* _Exercise details_:
Retype the rows below from the very first line down to the line containing "collectors: W. E. Broadway", with both ends included.

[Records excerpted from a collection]
+++

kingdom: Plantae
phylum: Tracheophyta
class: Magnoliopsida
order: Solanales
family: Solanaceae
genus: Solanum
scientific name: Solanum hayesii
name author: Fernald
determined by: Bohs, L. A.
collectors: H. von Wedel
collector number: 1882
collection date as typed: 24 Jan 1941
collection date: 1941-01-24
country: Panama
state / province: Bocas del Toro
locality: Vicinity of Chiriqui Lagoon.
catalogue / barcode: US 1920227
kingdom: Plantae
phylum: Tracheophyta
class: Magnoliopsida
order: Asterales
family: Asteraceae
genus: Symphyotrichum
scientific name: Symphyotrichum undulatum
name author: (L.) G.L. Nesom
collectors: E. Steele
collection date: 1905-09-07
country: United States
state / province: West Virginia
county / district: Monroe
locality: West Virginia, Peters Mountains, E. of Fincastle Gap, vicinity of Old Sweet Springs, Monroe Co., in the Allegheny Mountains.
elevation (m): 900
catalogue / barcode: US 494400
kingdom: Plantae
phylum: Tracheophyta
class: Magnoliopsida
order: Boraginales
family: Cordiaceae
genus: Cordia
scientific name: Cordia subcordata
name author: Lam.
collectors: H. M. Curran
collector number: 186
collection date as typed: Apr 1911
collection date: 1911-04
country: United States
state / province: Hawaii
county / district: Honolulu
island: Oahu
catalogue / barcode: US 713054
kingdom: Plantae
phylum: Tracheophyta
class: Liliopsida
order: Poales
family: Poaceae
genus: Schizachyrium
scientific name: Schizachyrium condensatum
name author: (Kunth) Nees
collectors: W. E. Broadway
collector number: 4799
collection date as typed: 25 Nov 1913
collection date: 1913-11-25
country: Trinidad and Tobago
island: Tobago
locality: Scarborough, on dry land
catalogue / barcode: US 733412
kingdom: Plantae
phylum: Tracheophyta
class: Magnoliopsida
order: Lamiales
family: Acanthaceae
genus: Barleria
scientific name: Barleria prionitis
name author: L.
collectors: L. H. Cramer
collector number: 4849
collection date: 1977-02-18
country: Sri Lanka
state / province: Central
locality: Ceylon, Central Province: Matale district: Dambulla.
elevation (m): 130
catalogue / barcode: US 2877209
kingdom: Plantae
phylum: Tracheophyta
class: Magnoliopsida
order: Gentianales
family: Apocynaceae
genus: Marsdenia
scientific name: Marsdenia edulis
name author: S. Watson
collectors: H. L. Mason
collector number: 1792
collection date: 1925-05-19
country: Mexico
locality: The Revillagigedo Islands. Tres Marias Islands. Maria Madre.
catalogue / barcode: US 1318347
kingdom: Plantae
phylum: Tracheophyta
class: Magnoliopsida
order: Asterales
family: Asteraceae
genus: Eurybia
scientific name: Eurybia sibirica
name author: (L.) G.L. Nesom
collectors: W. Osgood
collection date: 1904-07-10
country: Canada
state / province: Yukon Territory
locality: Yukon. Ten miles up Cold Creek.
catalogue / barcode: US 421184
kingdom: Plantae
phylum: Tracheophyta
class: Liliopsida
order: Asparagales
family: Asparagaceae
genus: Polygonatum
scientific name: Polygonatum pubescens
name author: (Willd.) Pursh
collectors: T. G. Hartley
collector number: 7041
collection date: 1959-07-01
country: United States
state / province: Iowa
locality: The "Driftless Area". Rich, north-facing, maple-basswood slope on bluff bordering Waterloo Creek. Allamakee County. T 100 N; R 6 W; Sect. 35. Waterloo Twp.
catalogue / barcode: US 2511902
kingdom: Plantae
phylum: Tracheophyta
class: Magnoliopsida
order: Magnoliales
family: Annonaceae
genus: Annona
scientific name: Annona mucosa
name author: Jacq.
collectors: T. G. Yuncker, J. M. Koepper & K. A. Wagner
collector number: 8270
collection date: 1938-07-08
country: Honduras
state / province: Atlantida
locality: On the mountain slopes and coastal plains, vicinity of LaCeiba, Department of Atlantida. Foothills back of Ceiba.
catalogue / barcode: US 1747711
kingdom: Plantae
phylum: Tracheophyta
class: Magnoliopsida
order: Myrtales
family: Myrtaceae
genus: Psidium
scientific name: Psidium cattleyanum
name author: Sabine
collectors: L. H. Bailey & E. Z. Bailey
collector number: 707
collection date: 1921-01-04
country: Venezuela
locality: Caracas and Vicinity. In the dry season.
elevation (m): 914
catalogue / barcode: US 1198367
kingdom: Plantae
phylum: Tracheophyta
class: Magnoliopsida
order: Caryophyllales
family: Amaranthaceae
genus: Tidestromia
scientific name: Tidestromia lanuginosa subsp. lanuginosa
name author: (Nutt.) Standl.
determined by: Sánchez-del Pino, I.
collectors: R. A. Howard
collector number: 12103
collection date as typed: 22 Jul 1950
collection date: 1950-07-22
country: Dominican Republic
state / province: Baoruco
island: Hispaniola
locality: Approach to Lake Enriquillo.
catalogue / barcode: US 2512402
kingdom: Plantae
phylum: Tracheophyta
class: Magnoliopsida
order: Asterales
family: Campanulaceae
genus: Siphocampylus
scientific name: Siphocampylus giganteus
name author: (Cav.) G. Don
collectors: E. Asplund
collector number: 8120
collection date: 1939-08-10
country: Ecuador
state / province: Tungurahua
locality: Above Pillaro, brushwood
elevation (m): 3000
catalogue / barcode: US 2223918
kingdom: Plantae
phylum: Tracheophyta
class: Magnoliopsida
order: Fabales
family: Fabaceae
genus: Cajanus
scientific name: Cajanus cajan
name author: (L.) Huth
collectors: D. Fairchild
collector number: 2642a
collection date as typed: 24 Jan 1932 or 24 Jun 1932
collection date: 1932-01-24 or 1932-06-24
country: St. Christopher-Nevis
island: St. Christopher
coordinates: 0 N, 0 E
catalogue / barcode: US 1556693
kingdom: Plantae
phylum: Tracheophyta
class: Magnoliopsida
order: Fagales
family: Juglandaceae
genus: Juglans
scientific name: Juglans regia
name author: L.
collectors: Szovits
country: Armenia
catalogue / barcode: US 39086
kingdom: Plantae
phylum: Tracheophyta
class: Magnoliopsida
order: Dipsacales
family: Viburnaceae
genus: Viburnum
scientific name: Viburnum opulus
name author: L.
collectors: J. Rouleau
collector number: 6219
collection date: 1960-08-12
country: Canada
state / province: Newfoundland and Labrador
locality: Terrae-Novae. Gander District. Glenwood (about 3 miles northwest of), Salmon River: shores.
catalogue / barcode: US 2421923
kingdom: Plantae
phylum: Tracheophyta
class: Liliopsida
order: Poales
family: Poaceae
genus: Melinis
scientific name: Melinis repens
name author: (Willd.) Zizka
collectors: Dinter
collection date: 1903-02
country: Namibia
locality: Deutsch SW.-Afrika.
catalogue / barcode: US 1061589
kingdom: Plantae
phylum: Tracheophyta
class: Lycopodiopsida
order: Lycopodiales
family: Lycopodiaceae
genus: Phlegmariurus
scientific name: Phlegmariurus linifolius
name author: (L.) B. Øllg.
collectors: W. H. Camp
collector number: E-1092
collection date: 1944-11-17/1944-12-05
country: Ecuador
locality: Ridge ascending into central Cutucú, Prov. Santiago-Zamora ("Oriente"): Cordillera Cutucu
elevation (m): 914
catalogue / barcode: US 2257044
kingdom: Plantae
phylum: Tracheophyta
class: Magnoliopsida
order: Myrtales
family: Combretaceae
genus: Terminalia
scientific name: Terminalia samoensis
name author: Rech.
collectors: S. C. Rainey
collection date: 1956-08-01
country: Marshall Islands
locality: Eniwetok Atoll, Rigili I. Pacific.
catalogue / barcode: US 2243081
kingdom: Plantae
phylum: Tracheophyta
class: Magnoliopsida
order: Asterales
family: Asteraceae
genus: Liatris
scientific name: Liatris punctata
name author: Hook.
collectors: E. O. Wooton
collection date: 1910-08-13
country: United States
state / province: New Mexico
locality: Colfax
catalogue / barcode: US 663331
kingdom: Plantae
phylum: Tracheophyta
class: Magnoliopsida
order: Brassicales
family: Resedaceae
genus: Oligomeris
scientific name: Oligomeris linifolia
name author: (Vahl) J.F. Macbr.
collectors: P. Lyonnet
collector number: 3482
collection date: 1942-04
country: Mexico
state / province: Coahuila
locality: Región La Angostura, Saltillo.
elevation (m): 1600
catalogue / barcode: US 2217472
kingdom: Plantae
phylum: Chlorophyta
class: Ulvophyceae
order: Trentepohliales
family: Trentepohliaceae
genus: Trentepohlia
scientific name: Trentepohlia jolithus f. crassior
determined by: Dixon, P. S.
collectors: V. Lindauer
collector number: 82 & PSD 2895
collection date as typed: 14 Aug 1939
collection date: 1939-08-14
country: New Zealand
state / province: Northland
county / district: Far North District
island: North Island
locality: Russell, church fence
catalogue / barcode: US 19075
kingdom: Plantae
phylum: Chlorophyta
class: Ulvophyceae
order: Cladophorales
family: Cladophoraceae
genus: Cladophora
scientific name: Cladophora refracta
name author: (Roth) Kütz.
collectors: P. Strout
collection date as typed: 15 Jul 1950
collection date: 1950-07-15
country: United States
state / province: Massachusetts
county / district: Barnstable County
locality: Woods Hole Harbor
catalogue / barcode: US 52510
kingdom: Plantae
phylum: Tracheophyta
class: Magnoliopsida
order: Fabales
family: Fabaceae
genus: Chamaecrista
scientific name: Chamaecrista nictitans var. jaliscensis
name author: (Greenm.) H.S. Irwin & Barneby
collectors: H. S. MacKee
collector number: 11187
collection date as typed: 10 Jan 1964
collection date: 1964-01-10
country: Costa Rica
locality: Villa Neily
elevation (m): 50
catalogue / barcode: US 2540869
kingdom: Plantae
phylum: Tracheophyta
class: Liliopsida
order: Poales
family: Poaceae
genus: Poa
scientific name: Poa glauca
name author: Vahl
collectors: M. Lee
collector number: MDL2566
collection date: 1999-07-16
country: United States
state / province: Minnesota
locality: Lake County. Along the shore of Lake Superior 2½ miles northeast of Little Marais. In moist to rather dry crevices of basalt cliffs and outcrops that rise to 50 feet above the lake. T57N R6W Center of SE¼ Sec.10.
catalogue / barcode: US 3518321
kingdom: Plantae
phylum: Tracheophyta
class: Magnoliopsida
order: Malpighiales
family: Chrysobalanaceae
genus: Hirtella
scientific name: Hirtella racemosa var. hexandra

+++

* _Written reply_:
kingdom: Plantae
phylum: Tracheophyta
class: Magnoliopsida
order: Solanales
family: Solanaceae
genus: Solanum
scientific name: Solanum hayesii
name author: Fernald
determined by: Bohs, L. A.
collectors: H. von Wedel
collector number: 1882
collection date as typed: 24 Jan 1941
collection date: 1941-01-24
country: Panama
state / province: Bocas del Toro
locality: Vicinity of Chiriqui Lagoon.
catalogue / barcode: US 1920227
kingdom: Plantae
phylum: Tracheophyta
class: Magnoliopsida
order: Asterales
family: Asteraceae
genus: Symphyotrichum
scientific name: Symphyotrichum undulatum
name author: (L.) G.L. Nesom
collectors: E. Steele
collection date: 1905-09-07
country: United States
state / province: West Virginia
county / district: Monroe
locality: West Virginia, Peters Mountains, E. of Fincastle Gap, vicinity of Old Sweet Springs, Monroe Co., in the Allegheny Mountains.
elevation (m): 900
catalogue / barcode: US 494400
kingdom: Plantae
phylum: Tracheophyta
class: Magnoliopsida
order: Boraginales
family: Cordiaceae
genus: Cordia
scientific name: Cordia subcordata
name author: Lam.
collectors: H. M. Curran
collector number: 186
collection date as typed: Apr 1911
collection date: 1911-04
country: United States
state / province: Hawaii
county / district: Honolulu
island: Oahu
catalogue / barcode: US 713054
kingdom: Plantae
phylum: Tracheophyta
class: Liliopsida
order: Poales
family: Poaceae
genus: Schizachyrium
scientific name: Schizachyrium condensatum
name author: (Kunth) Nees
collectors: W. E. Broadway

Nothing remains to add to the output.